Just earlier this month, Virginia Tech unveiled their newest supercomputer dubbed “HokieSpeed,” a 209-node installation that ranked number 96 on the latest TOP500 list. The most interesting detail about HokieSpeed is that it is 22 times faster and 75 percent smaller than VT’s previous low-power supercomputer, known as “System X.”

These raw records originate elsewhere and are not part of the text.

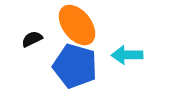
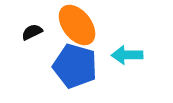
black semicircle: moved 7 px up
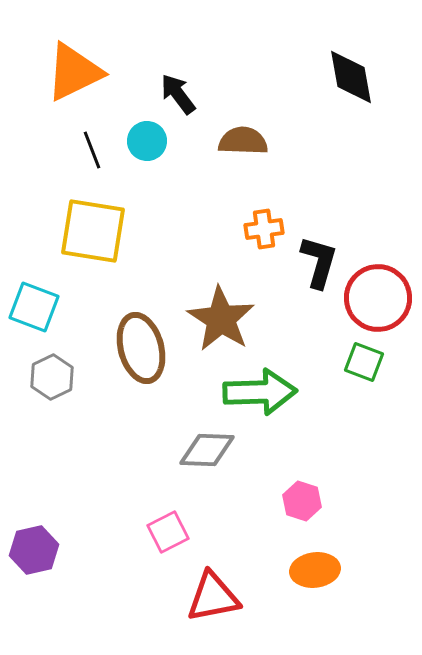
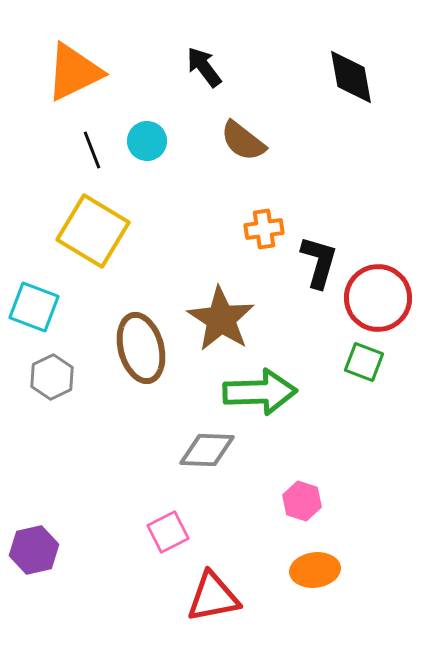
black arrow: moved 26 px right, 27 px up
brown semicircle: rotated 144 degrees counterclockwise
yellow square: rotated 22 degrees clockwise
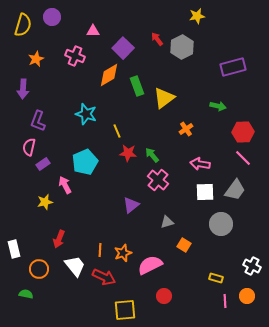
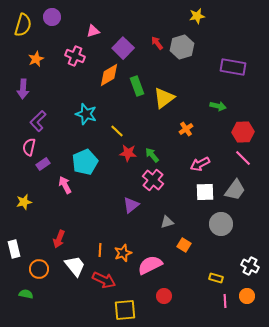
pink triangle at (93, 31): rotated 16 degrees counterclockwise
red arrow at (157, 39): moved 4 px down
gray hexagon at (182, 47): rotated 10 degrees clockwise
purple rectangle at (233, 67): rotated 25 degrees clockwise
purple L-shape at (38, 121): rotated 25 degrees clockwise
yellow line at (117, 131): rotated 24 degrees counterclockwise
pink arrow at (200, 164): rotated 36 degrees counterclockwise
pink cross at (158, 180): moved 5 px left
yellow star at (45, 202): moved 21 px left
white cross at (252, 266): moved 2 px left
red arrow at (104, 277): moved 3 px down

VT was able to achieve these advances in power and footprint through sheer processing density, using two six-core Xeon processors along with a 2,448-core Tesla GPU in each node. That comes out to a total of 2,508 CPU and 187,264 GPU cores, compared to System X’s 2,200 PowerPC cores. Something else HokieSpeed can be proud of: it landed number 11 on the most recent Green500 list
It seems that the case for future evolution in processing power must incorporate core density. Right now, companies like Tilera and Kalray are working on vastly improving the current processor core count. Tilera calls its new processor family the “TILE-Gx,” with processors ranging anywhere from 16 to 100 cores, which interconnect using a high performance on-chip network.
According to Tilera, each core (tile) is a fully-featured, cache-coherent processor that can run an OS. Still keeping the focus on reduced footprint, the TILE-Gx integrates a set of memory and I/O controllers, reducing the need for North and South bridges, which in turn reduces system board size requirements.
Kalray’s new processor, the Multi-Purpose Processor Array (MPPA), is initially aimed at the embedded computing space. It uses 16-core clusters that are also interconnected through an on-chip network. This family of processors have as few as 16, and as many as 64, built-in 16-core clusters. According to Kalray, the top-of-the-line 1,024-core processor can deliver more than two teraops of performance.
Processor memory amounts to 16 MB per 256 core offering. Finally these processors also integrate two DDR3 memory controllers, two 40Gb/s Ethernet controllers, two 8x PCIe Gen 3 interfaces, GPIO and four 4 to 8 lane Interlaken interfaces used for multi-MPAA chip integration.
In the future, with this amount of core density, a supercomputer with dual-processor nodes, like the HokieSpeed, could potentially have up to 428,032 CPU cores, for the same footprint that was one quarter the size of System X.